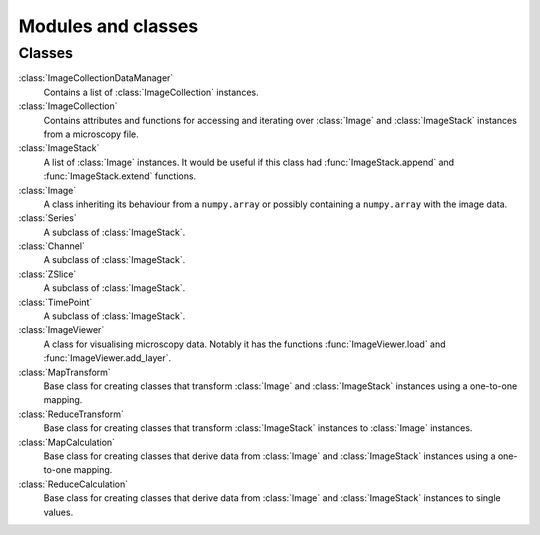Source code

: Modules and classes
===================

Classes
-------

:class:`ImageCollectionDataManager` 
  Contains a list of :class:`ImageCollection` instances.

:class:`ImageCollection`
  Contains attributes and functions for accessing and iterating over
  :class:`Image` and :class:`ImageStack` instances from a microscopy file.

:class:`ImageStack`
  A list of :class:`Image` instances. It would be useful if this class had
  :func:`ImageStack.append` and :func:`ImageStack.extend` functions.

:class:`Image`
  A class inheriting its behaviour from a ``numpy.array`` or possibly
  containing a ``numpy.array`` with the image data.

:class:`Series`
  A subclass of :class:`ImageStack`.

:class:`Channel`
  A subclass of :class:`ImageStack`.

:class:`ZSlice`
  A subclass of :class:`ImageStack`.

:class:`TimePoint`
  A subclass of :class:`ImageStack`.

:class:`ImageViewer`
  A class for visualising microscopy data. Notably it has the functions
  :func:`ImageViewer.load` and :func:`ImageViewer.add_layer`.

:class:`MapTransform`
  Base class for creating classes that transform :class:`Image` and
  :class:`ImageStack` instances using a one-to-one mapping.

:class:`ReduceTransform`
  Base class for creating classes that transform :class:`ImageStack` instances
  to :class:`Image` instances.
  
:class:`MapCalculation`
  Base class for creating classes that derive data from :class:`Image` and
  :class:`ImageStack` instances using a one-to-one mapping.

:class:`ReduceCalculation`
  Base class for creating classes that derive data from :class:`Image` and
  :class:`ImageStack` instances to single values.
  
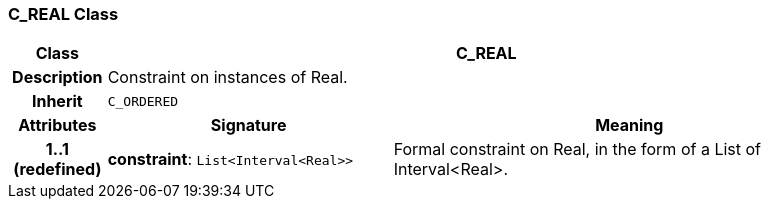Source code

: === C_REAL Class

[cols="^1,3,5"]
|===
h|*Class*
2+^h|*C_REAL*

h|*Description*
2+a|Constraint on instances of Real.

h|*Inherit*
2+|`C_ORDERED`

h|*Attributes*
^h|*Signature*
^h|*Meaning*

h|*1..1 +
(redefined)*
|*constraint*: `List<Interval<Real>>`
a|Formal constraint on Real, in the form of a List of Interval<Real>.
|===
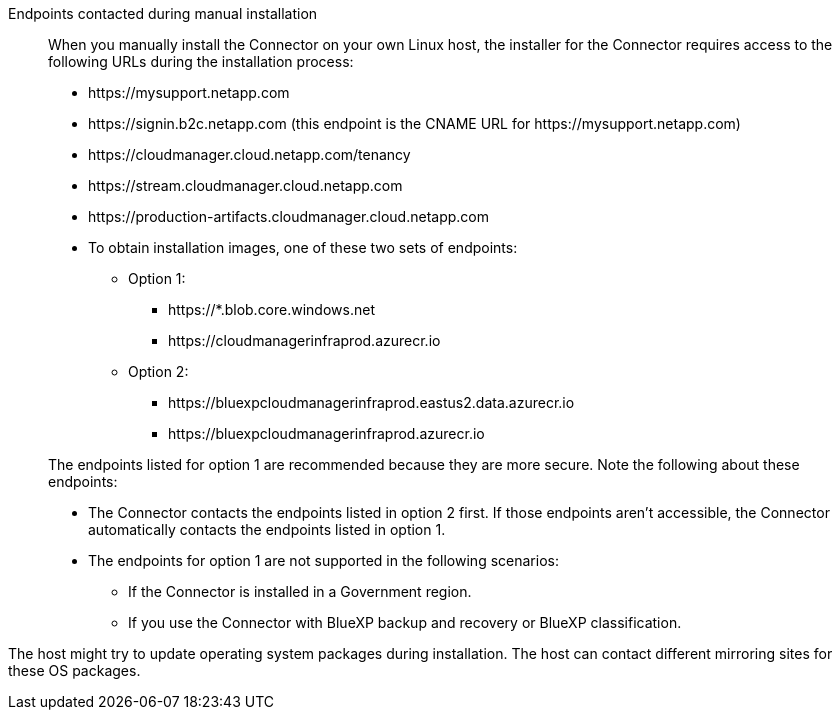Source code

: //tag::endpoint-list[]
Endpoints contacted during manual installation::
When you manually install the Connector on your own Linux host, the installer for the Connector requires access to the following URLs during the installation process:

* \https://mysupport.netapp.com
* \https://signin.b2c.netapp.com (this endpoint is the CNAME URL for \https://mysupport.netapp.com)
* \https://cloudmanager.cloud.netapp.com/tenancy
* \https://stream.cloudmanager.cloud.netapp.com
* \https://production-artifacts.cloudmanager.cloud.netapp.com
* To obtain installation images, one of these two sets of endpoints:
** Option 1:
*** \https://*.blob.core.windows.net
*** \https://cloudmanagerinfraprod.azurecr.io
** Option 2:
*** \https://bluexpcloudmanagerinfraprod.eastus2.data.azurecr.io
*** \https://bluexpcloudmanagerinfraprod.azurecr.io

+
The endpoints listed for option 1 are recommended because they are more secure. Note the following about these endpoints:
* The Connector contacts the endpoints listed in option 2 first. If those endpoints aren't accessible, the Connector automatically contacts the endpoints listed in option 1.
* The endpoints for option 1 are not supported in the following scenarios:
** If the Connector is installed in a Government region.
** If you use the Connector with BlueXP backup and recovery or BlueXP classification.
//end::endpoint-list[]

//tag::update[]
The host might try to update operating system packages during installation. The host can contact different mirroring sites for these OS packages.
//end::update[]
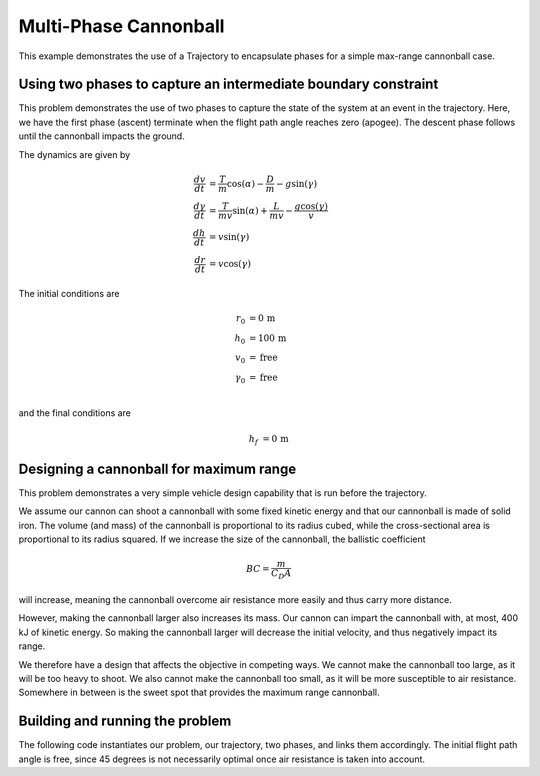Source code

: ======================
Multi-Phase Cannonball
======================

This example demonstrates the use of a Trajectory to encapsulate phases for a simple max-range
cannonball case.

Using two phases to capture an intermediate boundary constraint
---------------------------------------------------------------

This problem demonstrates the use of two phases to capture the state of the system at an event
in the trajectory.  Here, we have the first phase (ascent) terminate when the flight path
angle reaches zero (apogee).  The descent phase follows until the cannonball impacts the ground.

..  comment block until we fix an embed bug
    embed-code::
    examples/figures/min_time_climb_fbd.py
    :layout: plot

The dynamics are given by

.. math ::
    \frac{d v}{d t} &= \frac{T}{m} \cos(\alpha) - \frac{D}{m} - g \sin(\gamma) \\
    \frac{d \gamma}{d t} &= \frac{T}{mv} \sin(\alpha) + \frac{L}{mv} - \frac{g \cos(\gamma)}{v} \\
    \frac{d h}{d t} &= v \sin(\gamma) \\
    \frac{d r}{d t} &= v \cos(\gamma)

The initial conditions are

.. math ::
    r_0 &= 0 \, \mathrm{m} \\
    h_0 &= 100 \, \mathrm{m} \\
    v_0 &= \mathrm{free} \\
    \gamma_0 &= \mathrm{free} \\

and the final conditions are

.. math ::
    h_f &= 0 \, \mathrm{m}

Designing a cannonball for maximum range
----------------------------------------

This problem demonstrates a very simple vehicle design capability that is run
before the trajectory.

We assume our cannon can shoot a cannonball with some fixed kinetic energy and that
our cannonball is made of solid iron.  The volume (and mass) of the cannonball is proportional
to its radius cubed, while the cross-sectional area is proportional to its radius squared.
If we increase the size of the cannonball, the ballistic coefficient

.. math ::
    BC = \frac{m}{C_D A}

will increase, meaning the cannonball overcome air resistance more easily and thus carry more distance.

However, making the cannonball larger also increases its mass.  Our cannon can impart the cannonball
with, at most, 400 kJ of kinetic energy.  So making the cannonball larger will decrease the
initial velocity, and thus negatively impact its range.

We therefore have a design that affects the objective in competing ways.  We cannot make the
cannonball too large, as it will be too heavy to shoot.  We also cannot make the cannonball too
small, as it will be more susceptible to air resistance.  Somewhere in between is the sweet spot
that provides the maximum range cannonball.

Building and running the problem
--------------------------------

The following code instantiates our problem, our trajectory, two phases, and links them
accordingly.  The initial flight path angle is free, since 45 degrees is not necessarily optimal
once air resistance is taken into account.

.. embed-code::
    dymos.examples.cannonball.test.test_two_phase_cannonball_for_docs.TestTwoPhaseCannonballForDocs.test_two_phase_cannonball_for_docs
    :layout: code, output, plot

§ **Work to be completed**: Scan the lines above for "following", then copy every one that has it.

§ **Answer space**:
When you manually install the Connector on your own Linux host, the installer for the Connector requires access to the following URLs during the installation process:
The endpoints listed for option 1 are recommended because they are more secure. Note the following about these endpoints:
* The endpoints for option 1 are not supported in the following scenarios:
The following code instantiates our problem, our trajectory, two phases, and links them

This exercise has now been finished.